7 Replies Latest reply on Mar 6, 2010 5:33 AM by n0thing

    How to select number of work items?


      Imagine you are performing a 3x3 convolution on each element of a large (say 8K x 8K) matrix A. For each A[i,j], you compute A'[i,j] = A[i-1,j-1] * C[0,0] + A[i-1, j] *C[0,1] + A[i-1, j+1] * C[0, 2] + ... + A[i+1, j+1] * C[2,2]


      Since I can have at most 256x256 work_items on the RV770, each work item must process a more than a single element of A. If I use all 256x256 work items, I will process a 32x32 submatrix in each work element. But I could use fewer work elements, processing a larger sub-matrix on each element. For example, I could use 128x128 work items, each processing a 64x64 sub-matrix, or 128x256, or ...

      Likewise, I could organize a 256x256 work-item solution into workgroups of 16x16, 32x8, etc.

      The question is how do pick among these various approaches. Since there is no need for blocking/sychronzing across work items, this plays no role in organizing into workgroups. Memory access patterns will presumably play a role.  Pretty much any approach will have far more workgroups than processors, so keeping all the processors busy won't be impacted by the choice. What other factors should I take into account in designing the number of work_items and their mapping into work_groups.

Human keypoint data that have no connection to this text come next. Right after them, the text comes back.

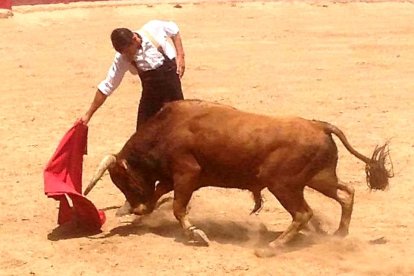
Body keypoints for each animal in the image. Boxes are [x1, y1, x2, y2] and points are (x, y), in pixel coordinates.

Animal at [83, 100, 392, 251]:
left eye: (122, 180)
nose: (134, 207)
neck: (165, 129)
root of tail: (319, 125)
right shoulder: (174, 178)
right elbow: (163, 196)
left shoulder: (186, 174)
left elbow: (178, 208)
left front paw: (198, 235)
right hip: (319, 178)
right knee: (347, 193)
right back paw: (339, 234)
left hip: (283, 184)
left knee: (303, 213)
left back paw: (273, 246)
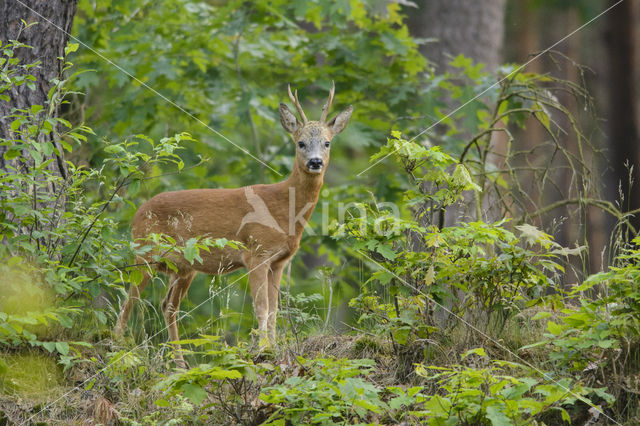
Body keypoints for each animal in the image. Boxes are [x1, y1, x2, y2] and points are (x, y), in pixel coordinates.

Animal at [115, 83, 356, 366]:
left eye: (327, 142)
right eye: (301, 143)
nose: (315, 162)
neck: (283, 208)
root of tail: (137, 214)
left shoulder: (279, 261)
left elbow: (274, 309)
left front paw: (274, 348)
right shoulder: (256, 252)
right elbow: (261, 307)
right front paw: (263, 350)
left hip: (183, 268)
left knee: (168, 306)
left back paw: (180, 365)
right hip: (145, 254)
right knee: (128, 302)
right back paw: (116, 350)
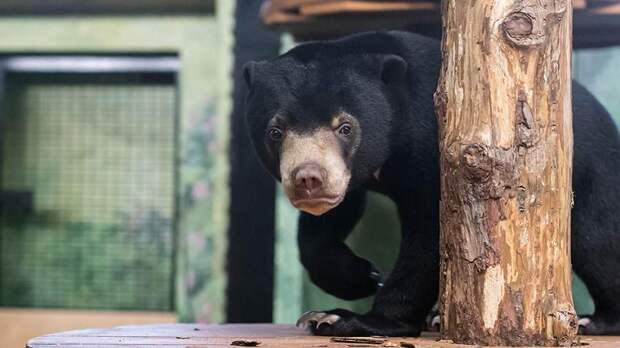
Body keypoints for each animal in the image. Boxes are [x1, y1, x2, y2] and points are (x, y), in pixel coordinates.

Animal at [241, 30, 620, 338]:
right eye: (275, 131)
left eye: (345, 127)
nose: (308, 178)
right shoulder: (353, 178)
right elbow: (329, 221)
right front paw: (358, 277)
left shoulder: (437, 146)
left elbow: (432, 234)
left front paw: (347, 319)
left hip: (593, 173)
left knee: (597, 241)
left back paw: (595, 320)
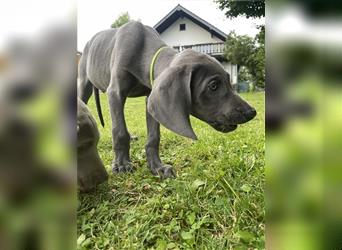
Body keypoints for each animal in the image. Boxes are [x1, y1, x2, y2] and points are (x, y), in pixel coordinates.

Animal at [77, 21, 254, 178]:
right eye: (214, 85)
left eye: (228, 81)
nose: (252, 112)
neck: (143, 49)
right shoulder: (115, 92)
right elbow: (119, 131)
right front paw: (121, 164)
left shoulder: (151, 98)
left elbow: (154, 137)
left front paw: (157, 167)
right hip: (84, 82)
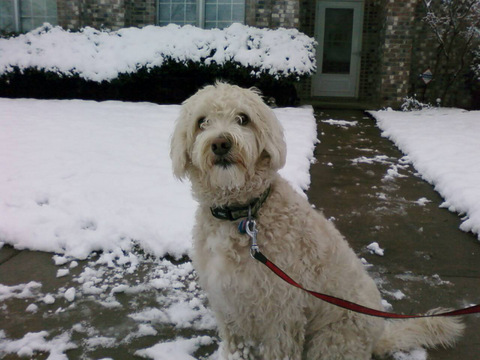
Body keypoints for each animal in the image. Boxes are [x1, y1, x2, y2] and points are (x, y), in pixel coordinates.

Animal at [170, 83, 464, 358]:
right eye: (201, 121)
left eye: (243, 118)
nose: (221, 143)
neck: (242, 212)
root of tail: (376, 337)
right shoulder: (228, 305)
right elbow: (236, 347)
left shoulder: (281, 310)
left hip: (332, 339)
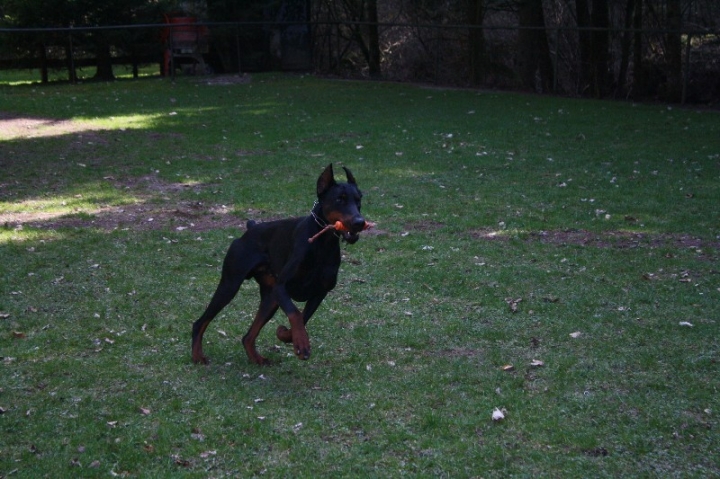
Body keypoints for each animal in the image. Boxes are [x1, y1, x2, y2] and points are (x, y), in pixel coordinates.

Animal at [190, 165, 366, 368]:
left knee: (247, 336)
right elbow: (295, 313)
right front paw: (302, 344)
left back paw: (257, 359)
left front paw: (286, 335)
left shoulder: (320, 292)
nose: (360, 222)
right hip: (230, 285)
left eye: (359, 200)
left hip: (270, 298)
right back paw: (197, 356)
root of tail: (250, 228)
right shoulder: (282, 287)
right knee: (200, 322)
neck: (321, 243)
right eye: (339, 199)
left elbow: (302, 318)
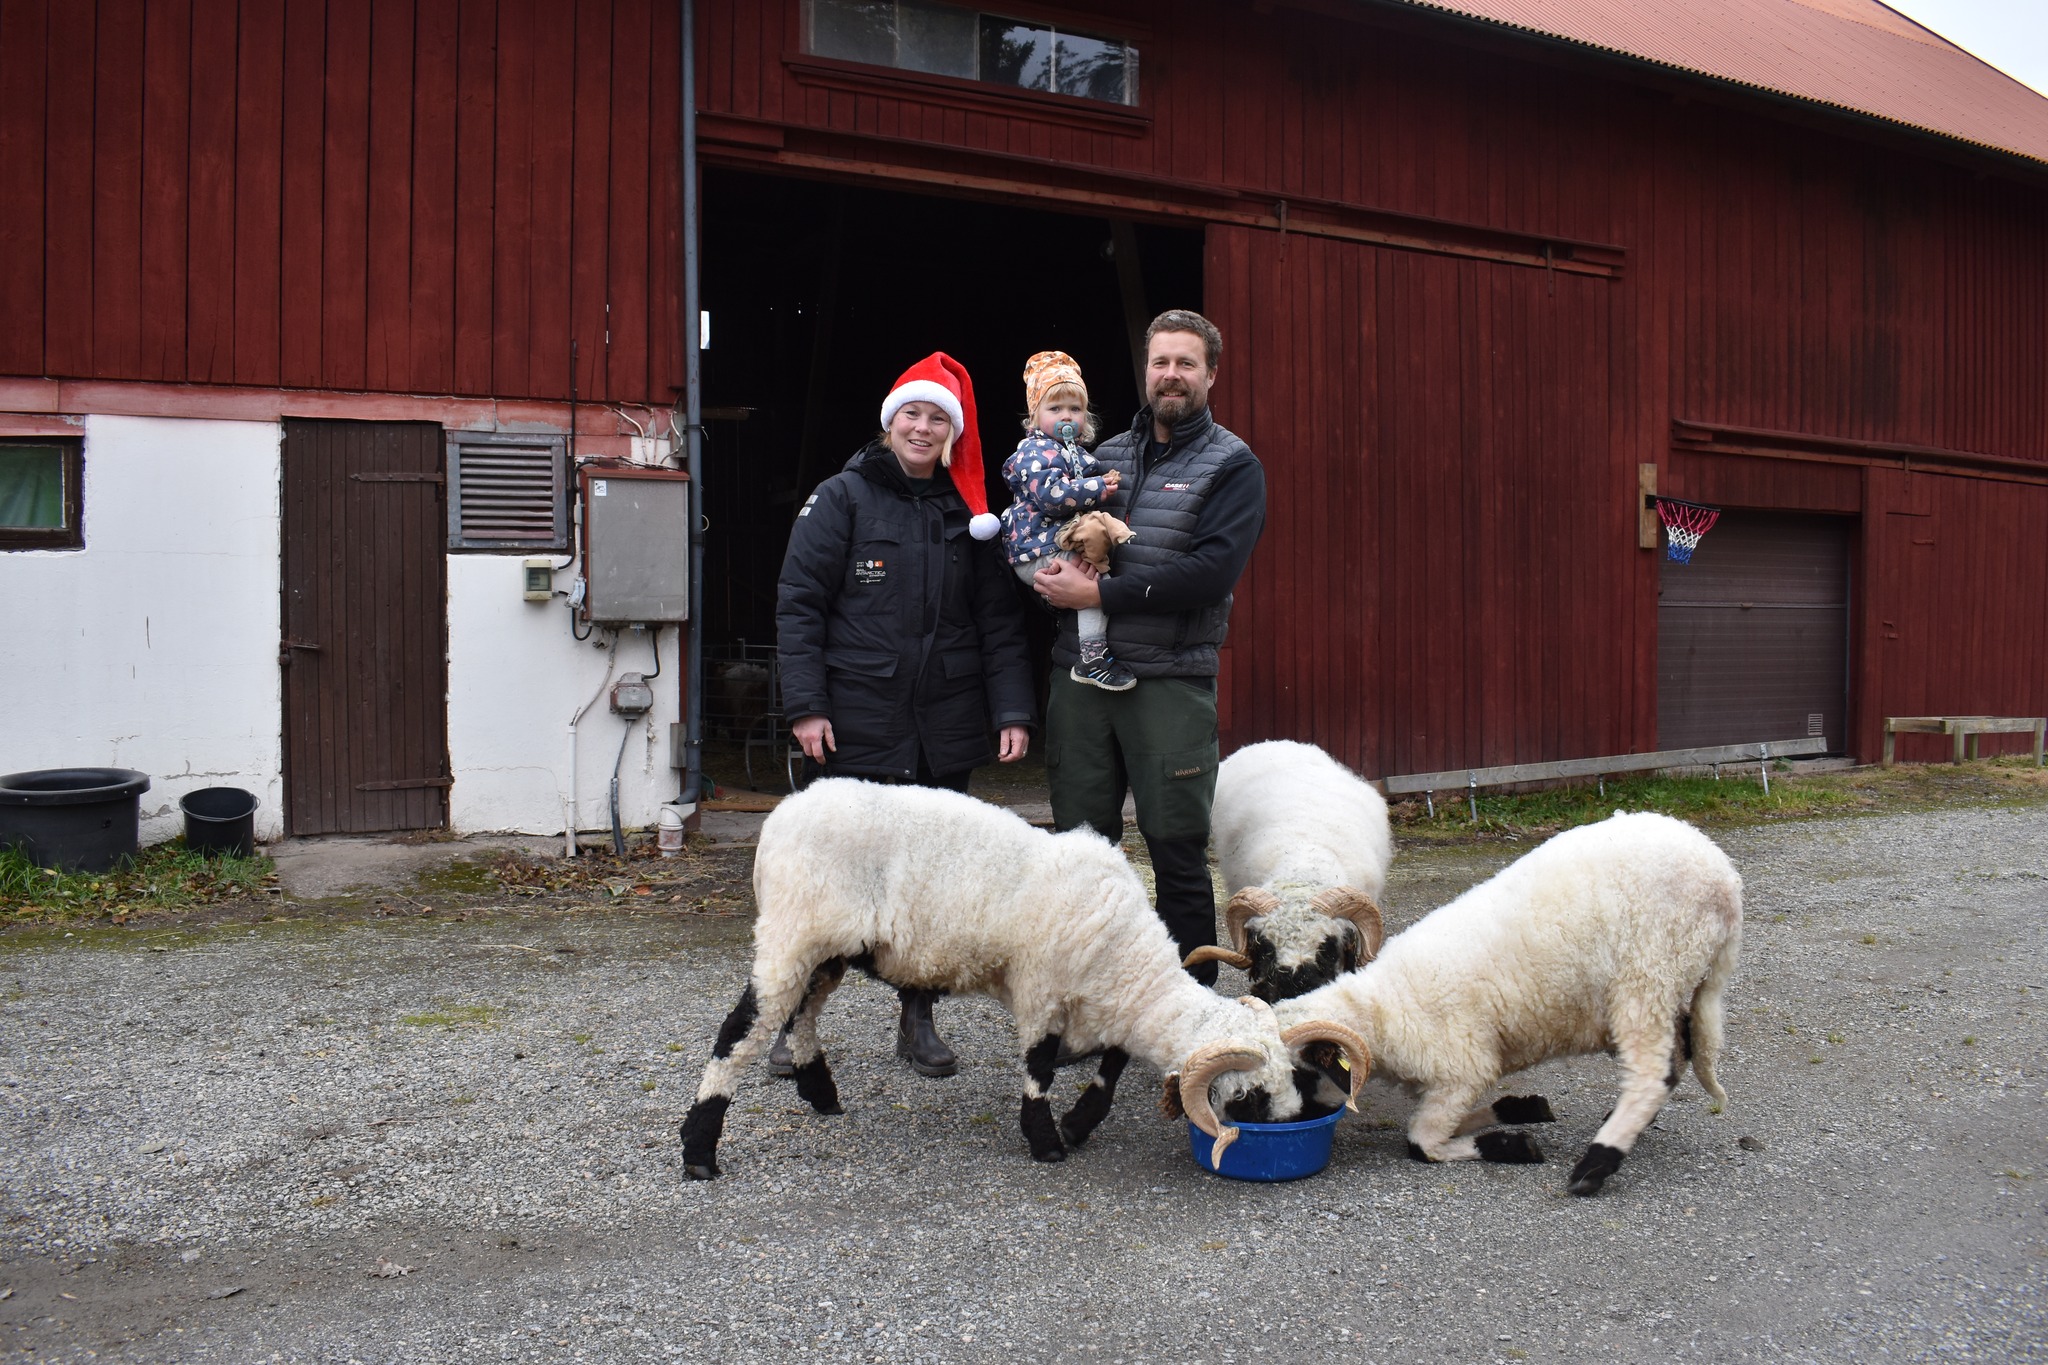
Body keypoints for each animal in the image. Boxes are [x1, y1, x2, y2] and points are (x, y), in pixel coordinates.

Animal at [675, 785, 1376, 1178]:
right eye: (1250, 1097)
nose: (1287, 1126)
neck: (1127, 963)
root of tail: (782, 814)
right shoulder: (1040, 991)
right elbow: (1038, 1068)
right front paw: (1047, 1143)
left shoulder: (1104, 1007)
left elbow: (1111, 1066)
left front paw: (1080, 1123)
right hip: (793, 930)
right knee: (742, 1027)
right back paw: (700, 1152)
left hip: (830, 947)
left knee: (802, 1012)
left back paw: (820, 1093)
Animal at [1269, 810, 1736, 1195]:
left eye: (1302, 1075)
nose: (1279, 1123)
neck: (1382, 1008)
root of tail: (1725, 877)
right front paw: (1520, 1109)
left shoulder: (1464, 1070)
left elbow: (1421, 1140)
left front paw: (1512, 1145)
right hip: (1664, 985)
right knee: (1678, 1053)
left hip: (1648, 974)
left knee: (1651, 1073)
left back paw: (1596, 1164)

        • How to select number of work items?

          There is no limit on the number of work-items in global index, the restriction is only on the local-index i.e 256 for work-group size. So in your case above you can have 8k x 8k work-items and then divide them into groups.

          If you are using no intra-group sharing i.e local memory then you should select a linear work-group. For example - 256 x 1 as this will get good memory performance if you are accessing your global memory linearly.

          I ran the SobelFilter sample in SDK for 3 different work-group combinations -

          a) 256 x 1 = 1.05 ms kernel time

          b) 64 x 4 = 1.05

          b) 16 x 16 = 1.4 ms

          The idea is that all threads in a single wavefront should access the global memory linearly for getting good bandwidth. Hence case a and b give good performance.

          But if you are using local memory then you can reduce the total number of fetches from global memory by using a square-work-group compared to linear. For example - take 2 cases in your algorithm

          1) 4x4 work-group will lead to 36 fetches from global memory to local memory (3x3 filter size)

          2)  16x1 will lead to 54 fetches from global memory using the same filter size


            • How to select number of work items?

              I don't understand how you are assigning data to local vs. global memory to come up with your fetch count. Could you help me see?



                • How to select number of work items?

                  The fetch count is the number of fetches from global memory to local memory for a work-group. It includes all the data(or texels) needed by all the threads inside the work-group.

                  A 4x4 work-group will require to fetch 6x6 tile of texels from global memory if filter-size of 3x3 is used for each thread. Whereas 16x1 group will require 18x3 tile.

                  If you don't use local memory then each thread requires 9 texel fetches from global memory but if you use local memory with a 4x4 block-size you requires only 36/16 = 2.25 avg fetches per thread.